#### Aim of the exercise:
Convert every line of text in the records below into a JSON list of strings, one string per line, leaving out blank lines.

#### Data for review:
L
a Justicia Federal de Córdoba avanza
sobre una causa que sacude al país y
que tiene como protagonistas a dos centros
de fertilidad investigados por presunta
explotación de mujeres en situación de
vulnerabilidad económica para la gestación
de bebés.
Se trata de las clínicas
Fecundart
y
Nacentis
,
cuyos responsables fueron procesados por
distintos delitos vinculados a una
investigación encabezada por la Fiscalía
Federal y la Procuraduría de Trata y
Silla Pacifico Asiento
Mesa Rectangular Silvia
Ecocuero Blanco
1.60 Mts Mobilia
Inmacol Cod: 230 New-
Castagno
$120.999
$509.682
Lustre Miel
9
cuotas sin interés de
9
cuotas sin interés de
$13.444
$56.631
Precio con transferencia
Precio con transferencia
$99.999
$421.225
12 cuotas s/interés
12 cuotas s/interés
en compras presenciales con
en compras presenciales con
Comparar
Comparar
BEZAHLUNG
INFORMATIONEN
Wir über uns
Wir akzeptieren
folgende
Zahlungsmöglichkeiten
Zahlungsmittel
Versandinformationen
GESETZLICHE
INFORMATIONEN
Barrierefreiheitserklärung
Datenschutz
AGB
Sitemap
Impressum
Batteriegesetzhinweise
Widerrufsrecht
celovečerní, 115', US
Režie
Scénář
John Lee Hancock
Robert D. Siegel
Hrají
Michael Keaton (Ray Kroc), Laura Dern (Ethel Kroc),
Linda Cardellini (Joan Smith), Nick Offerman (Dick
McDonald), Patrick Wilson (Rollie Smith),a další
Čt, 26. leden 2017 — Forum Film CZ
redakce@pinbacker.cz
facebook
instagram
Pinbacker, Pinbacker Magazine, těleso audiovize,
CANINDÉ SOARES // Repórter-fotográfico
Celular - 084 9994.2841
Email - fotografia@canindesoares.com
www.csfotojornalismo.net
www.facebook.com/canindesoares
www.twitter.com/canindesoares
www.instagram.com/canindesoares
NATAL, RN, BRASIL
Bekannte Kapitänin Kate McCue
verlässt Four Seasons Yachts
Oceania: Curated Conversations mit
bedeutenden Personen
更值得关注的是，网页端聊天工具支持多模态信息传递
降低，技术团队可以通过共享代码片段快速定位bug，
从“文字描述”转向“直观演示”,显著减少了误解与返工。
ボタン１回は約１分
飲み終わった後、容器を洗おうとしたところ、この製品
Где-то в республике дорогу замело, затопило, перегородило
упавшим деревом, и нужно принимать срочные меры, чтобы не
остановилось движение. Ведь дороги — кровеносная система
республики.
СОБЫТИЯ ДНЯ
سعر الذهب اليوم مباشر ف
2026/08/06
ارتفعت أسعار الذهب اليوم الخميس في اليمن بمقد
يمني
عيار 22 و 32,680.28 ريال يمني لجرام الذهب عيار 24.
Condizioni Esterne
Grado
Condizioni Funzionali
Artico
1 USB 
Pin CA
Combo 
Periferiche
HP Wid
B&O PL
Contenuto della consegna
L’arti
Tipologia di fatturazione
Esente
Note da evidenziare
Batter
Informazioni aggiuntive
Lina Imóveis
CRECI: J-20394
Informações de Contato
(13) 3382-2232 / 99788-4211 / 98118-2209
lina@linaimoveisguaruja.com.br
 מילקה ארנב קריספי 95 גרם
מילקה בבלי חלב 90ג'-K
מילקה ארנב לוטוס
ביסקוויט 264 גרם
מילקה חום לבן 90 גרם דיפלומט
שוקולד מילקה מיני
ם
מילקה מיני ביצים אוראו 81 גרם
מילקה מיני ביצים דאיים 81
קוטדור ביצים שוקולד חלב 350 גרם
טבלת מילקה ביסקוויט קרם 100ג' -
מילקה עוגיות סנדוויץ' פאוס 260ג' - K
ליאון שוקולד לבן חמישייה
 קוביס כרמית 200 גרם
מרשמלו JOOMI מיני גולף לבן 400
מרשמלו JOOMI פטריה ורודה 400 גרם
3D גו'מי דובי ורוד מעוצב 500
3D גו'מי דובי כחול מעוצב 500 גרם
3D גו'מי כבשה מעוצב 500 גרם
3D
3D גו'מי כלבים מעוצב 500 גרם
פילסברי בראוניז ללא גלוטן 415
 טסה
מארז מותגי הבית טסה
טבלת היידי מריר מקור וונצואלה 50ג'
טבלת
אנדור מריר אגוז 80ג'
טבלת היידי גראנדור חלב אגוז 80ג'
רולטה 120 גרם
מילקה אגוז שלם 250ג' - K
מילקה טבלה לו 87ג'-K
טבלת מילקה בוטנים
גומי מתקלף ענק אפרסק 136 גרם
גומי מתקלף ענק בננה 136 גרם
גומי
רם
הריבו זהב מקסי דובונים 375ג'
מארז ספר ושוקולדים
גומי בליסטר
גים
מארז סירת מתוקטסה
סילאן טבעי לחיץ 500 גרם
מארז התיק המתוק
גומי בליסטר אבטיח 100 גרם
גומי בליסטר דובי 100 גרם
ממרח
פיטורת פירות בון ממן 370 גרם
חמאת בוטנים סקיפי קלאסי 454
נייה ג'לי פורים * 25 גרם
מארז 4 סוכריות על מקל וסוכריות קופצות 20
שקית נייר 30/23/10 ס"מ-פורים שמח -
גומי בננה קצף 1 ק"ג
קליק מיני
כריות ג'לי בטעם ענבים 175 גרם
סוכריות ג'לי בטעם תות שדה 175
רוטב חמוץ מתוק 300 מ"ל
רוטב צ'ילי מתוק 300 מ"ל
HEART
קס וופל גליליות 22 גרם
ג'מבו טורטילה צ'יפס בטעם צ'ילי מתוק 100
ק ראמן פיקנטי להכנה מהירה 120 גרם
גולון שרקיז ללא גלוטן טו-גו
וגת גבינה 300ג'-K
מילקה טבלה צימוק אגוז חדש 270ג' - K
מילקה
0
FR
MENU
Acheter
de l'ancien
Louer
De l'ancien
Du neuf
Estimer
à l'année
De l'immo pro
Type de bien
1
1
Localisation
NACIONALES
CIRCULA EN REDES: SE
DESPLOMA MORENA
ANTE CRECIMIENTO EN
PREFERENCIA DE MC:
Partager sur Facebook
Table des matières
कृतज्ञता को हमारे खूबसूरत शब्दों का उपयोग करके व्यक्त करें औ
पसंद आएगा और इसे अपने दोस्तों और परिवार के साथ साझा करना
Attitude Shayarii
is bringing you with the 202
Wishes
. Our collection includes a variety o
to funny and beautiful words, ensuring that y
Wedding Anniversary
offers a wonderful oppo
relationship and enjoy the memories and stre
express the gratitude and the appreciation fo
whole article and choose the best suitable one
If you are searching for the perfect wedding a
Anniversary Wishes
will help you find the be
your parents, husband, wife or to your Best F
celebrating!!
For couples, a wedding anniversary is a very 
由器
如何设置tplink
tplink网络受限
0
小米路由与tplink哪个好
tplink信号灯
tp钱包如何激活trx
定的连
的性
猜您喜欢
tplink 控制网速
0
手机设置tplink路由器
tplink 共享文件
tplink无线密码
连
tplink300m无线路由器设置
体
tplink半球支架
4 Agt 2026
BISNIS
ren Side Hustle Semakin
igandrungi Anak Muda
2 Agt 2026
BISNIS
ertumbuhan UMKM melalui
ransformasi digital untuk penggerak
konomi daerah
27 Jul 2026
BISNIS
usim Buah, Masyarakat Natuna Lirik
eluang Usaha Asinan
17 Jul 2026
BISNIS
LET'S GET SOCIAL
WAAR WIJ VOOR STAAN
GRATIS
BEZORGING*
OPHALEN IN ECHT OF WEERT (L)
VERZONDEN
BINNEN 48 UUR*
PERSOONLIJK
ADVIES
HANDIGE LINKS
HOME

#### Solution for this problem:
[
  "L",
  "a Justicia Federal de Córdoba avanza",
  "sobre una causa que sacude al país y",
  "que tiene como protagonistas a dos centros",
  "de fertilidad investigados por presunta",
  "explotación de mujeres en situación de",
  "vulnerabilidad económica para la gestación",
  "de bebés.",
  "Se trata de las clínicas",
  "Fecundart",
  "y",
  "Nacentis",
  ",",
  "cuyos responsables fueron procesados por",
  "distintos delitos vinculados a una",
  "investigación encabezada por la Fiscalía",
  "Federal y la Procuraduría de Trata y",
  "Silla Pacifico Asiento",
  "Mesa Rectangular Silvia",
  "Ecocuero Blanco",
  "1.60 Mts Mobilia",
  "Inmacol Cod: 230 New-",
  "Castagno",
  "$120.999",
  "$509.682",
  "Lustre Miel",
  "9",
  "cuotas sin interés de",
  "9",
  "cuotas sin interés de",
  "$13.444",
  "$56.631",
  "Precio con transferencia",
  "Precio con transferencia",
  "$99.999",
  "$421.225",
  "12 cuotas s/interés",
  "12 cuotas s/interés",
  "en compras presenciales con",
  "en compras presenciales con",
  "Comparar",
  "Comparar",
  "BEZAHLUNG",
  "INFORMATIONEN",
  "Wir über uns",
  "Wir akzeptieren",
  "folgende",
  "Zahlungsmöglichkeiten",
  "Zahlungsmittel",
  "Versandinformationen",
  "GESETZLICHE",
  "INFORMATIONEN",
  "Barrierefreiheitserklärung",
  "Datenschutz",
  "AGB",
  "Sitemap",
  "Impressum",
  "Batteriegesetzhinweise",
  "Widerrufsrecht",
  "celovečerní, 115', US",
  "Režie",
  "Scénář",
  "John Lee Hancock",
  "Robert D. Siegel",
  "Hrají",
  "Michael Keaton (Ray Kroc), Laura Dern (Ethel Kroc),",
  "Linda Cardellini (Joan Smith), Nick Offerman (Dick",
  "McDonald), Patrick Wilson (Rollie Smith),a další",
  "Čt, 26. leden 2017 — Forum Film CZ",
  "redakce@pinbacker.cz",
  "facebook",
  "instagram",
  "Pinbacker, Pinbacker Magazine, těleso audiovize,",
  "CANINDÉ SOARES // Repórter-fotográfico",
  "Celular - 084 9994.2841",
  "Email - fotografia@canindesoares.com",
  "www.csfotojornalismo.net",
  "www.facebook.com/canindesoares",
  "www.twitter.com/canindesoares",
  "www.instagram.com/canindesoares",
  "NATAL, RN, BRASIL",
  "Bekannte Kapitänin Kate McCue",
  "verlässt Four Seasons Yachts",
  "Oceania: Curated Conversations mit",
  "bedeutenden Personen",
  "更值得关注的是，网页端聊天工具支持多模态信息传递",
  "降低，技术团队可以通过共享代码片段快速定位bug，",
  "从“文字描述”转向“直观演示”,显著减少了误解与返工。",
  "ボタン１回は約１分",
  "飲み終わった後、容器を洗おうとしたところ、この製品",
  "Где-то в республике дорогу замело, затопило, перегородило",
  "упавшим деревом, и нужно принимать срочные меры, чтобы не",
  "остановилось движение. Ведь дороги — кровеносная система",
  "республики.",
  "СОБЫТИЯ ДНЯ",
  "سعر الذهب اليوم مباشر ف",
  "2026/08/06",
  "ارتفعت أسعار الذهب اليوم الخميس في اليمن بمقد",
  "يمني",
  "عيار 22 و 32,680.28 ريال يمني لجرام الذهب عيار 24.",
  "Condizioni Esterne",
  "Grado",
  "Condizioni Funzionali",
  "Artico",
  "1 USB ",
  "Pin CA",
  "Combo ",
  "Periferiche",
  "HP Wid",
  "B&O PL",
  "Contenuto della consegna",
  "L’arti",
  "Tipologia di fatturazione",
  "Esente",
  "Note da evidenziare",
  "Batter",
  "Informazioni aggiuntive",
  "Lina Imóveis",
  "CRECI: J-20394",
  "Informações de Contato",
  "(13) 3382-2232 / 99788-4211 / 98118-2209",
  "lina@linaimoveisguaruja.com.br",
  " מילקה ארנב קריספי 95 גרם",
  "מילקה בבלי חלב 90ג'-K",
  "מילקה ארנב לוטוס",
  "ביסקוויט 264 גרם",
  "מילקה חום לבן 90 גרם דיפלומט",
  "שוקולד מילקה מיני",
  "ם",
  "מילקה מיני ביצים אוראו 81 גרם",
  "מילקה מיני ביצים דאיים 81",
  "קוטדור ביצים שוקולד חלב 350 גרם",
  "טבלת מילקה ביסקוויט קרם 100ג' -",
  "מילקה עוגיות סנדוויץ' פאוס 260ג' - K",
  "ליאון שוקולד לבן חמישייה",
  " קוביס כרמית 200 גרם",
  "מרשמלו JOOMI מיני גולף לבן 400",
  "מרשמלו JOOMI פטריה ורודה 400 גרם",
  "3D גו'מי דובי ורוד מעוצב 500",
  "3D גו'מי דובי כחול מעוצב 500 גרם",
  "3D גו'מי כבשה מעוצב 500 גרם",
  "3D",
  "3D גו'מי כלבים מעוצב 500 גרם",
  "פילסברי בראוניז ללא גלוטן 415",
  " טסה",
  "מארז מותגי הבית טסה",
  "טבלת היידי מריר מקור וונצואלה 50ג'",
  "טבלת",
  "אנדור מריר אגוז 80ג'",
  "טבלת היידי גראנדור חלב אגוז 80ג'",
  "רולטה 120 גרם",
  "מילקה אגוז שלם 250ג' - K",
  "מילקה טבלה לו 87ג'-K",
  "טבלת מילקה בוטנים",
  "גומי מתקלף ענק אפרסק 136 גרם",
  "גומי מתקלף ענק בננה 136 גרם",
  "גומי",
  "רם",
  "הריבו זהב מקסי דובונים 375ג'",
  "מארז ספר ושוקולדים",
  "גומי בליסטר",
  "גים",
  "מארז סירת מתוקטסה",
  "סילאן טבעי לחיץ 500 גרם",
  "מארז התיק המתוק",
  "גומי בליסטר אבטיח 100 גרם",
  "גומי בליסטר דובי 100 גרם",
  "ממרח",
  "פיטורת פירות בון ממן 370 גרם",
  "חמאת בוטנים סקיפי קלאסי 454",
  "נייה ג'לי פורים * 25 גרם",
  "מארז 4 סוכריות על מקל וסוכריות קופצות 20",
  "שקית נייר 30/23/10 ס\"מ-פורים שמח -",
  "גומי בננה קצף 1 ק\"ג",
  "קליק מיני",
  "כריות ג'לי בטעם ענבים 175 גרם",
  "סוכריות ג'לי בטעם תות שדה 175",
  "רוטב חמוץ מתוק 300 מ\"ל",
  "רוטב צ'ילי מתוק 300 מ\"ל",
  "HEART",
  "קס וופל גליליות 22 גרם",
  "ג'מבו טורטילה צ'יפס בטעם צ'ילי מתוק 100",
  "ק ראמן פיקנטי להכנה מהירה 120 גרם",
  "גולון שרקיז ללא גלוטן טו-גו",
  "וגת גבינה 300ג'-K",
  "מילקה טבלה צימוק אגוז חדש 270ג' - K",
  "מילקה",
  "0",
  "FR",
  "MENU",
  "Acheter",
  "de l'ancien",
  "Louer",
  "De l'ancien",
  "Du neuf",
  "Estimer",
  "à l'année",
  "De l'immo pro",
  "Type de bien",
  "1",
  "1",
  "Localisation",
  "NACIONALES",
  "CIRCULA EN REDES: SE",
  "DESPLOMA MORENA",
  "ANTE CRECIMIENTO EN",
  "PREFERENCIA DE MC:",
  "Partager sur Facebook",
  "Table des matières",
  "कृतज्ञता को हमारे खूबसूरत शब्दों का उपयोग करके व्यक्त करें औ",
  "पसंद आएगा और इसे अपने दोस्तों और परिवार के साथ साझा करना",
  "Attitude Shayarii",
  "is bringing you with the 202",
  "Wishes",
  ". Our collection includes a variety o",
  "to funny and beautiful words, ensuring that y",
  "Wedding Anniversary",
  "offers a wonderful oppo",
  "relationship and enjoy the memories and stre",
  "express the gratitude and the appreciation fo",
  "whole article and choose the best suitable one",
  "If you are searching for the perfect wedding a",
  "Anniversary Wishes",
  "will help you find the be",
  "your parents, husband, wife or to your Best F",
  "celebrating!!",
  "For couples, a wedding anniversary is a very ",
  "由器",
  "如何设置tplink",
  "tplink网络受限",
  "0",
  "小米路由与tplink哪个好",
  "tplink信号灯",
  "tp钱包如何激活trx",
  "定的连",
  "的性",
  "猜您喜欢",
  "tplink 控制网速",
  "0",
  "手机设置tplink路由器",
  "tplink 共享文件",
  "tplink无线密码",
  "连",
  "tplink300m无线路由器设置",
  "体",
  "tplink半球支架",
  "4 Agt 2026",
  "BISNIS",
  "ren Side Hustle Semakin",
  "igandrungi Anak Muda",
  "2 Agt 2026",
  "BISNIS",
  "ertumbuhan UMKM melalui",
  "ransformasi digital untuk penggerak",
  "konomi daerah",
  "27 Jul 2026",
  "BISNIS",
  "usim Buah, Masyarakat Natuna Lirik",
  "eluang Usaha Asinan",
  "17 Jul 2026",
  "BISNIS",
  "LET'S GET SOCIAL",
  "WAAR WIJ VOOR STAAN",
  "GRATIS",
  "BEZORGING*",
  "OPHALEN IN ECHT OF WEERT (L)",
  "VERZONDEN",
  "BINNEN 48 UUR*",
  "PERSOONLIJK",
  "ADVIES",
  "HANDIGE LINKS",
  "HOME"
]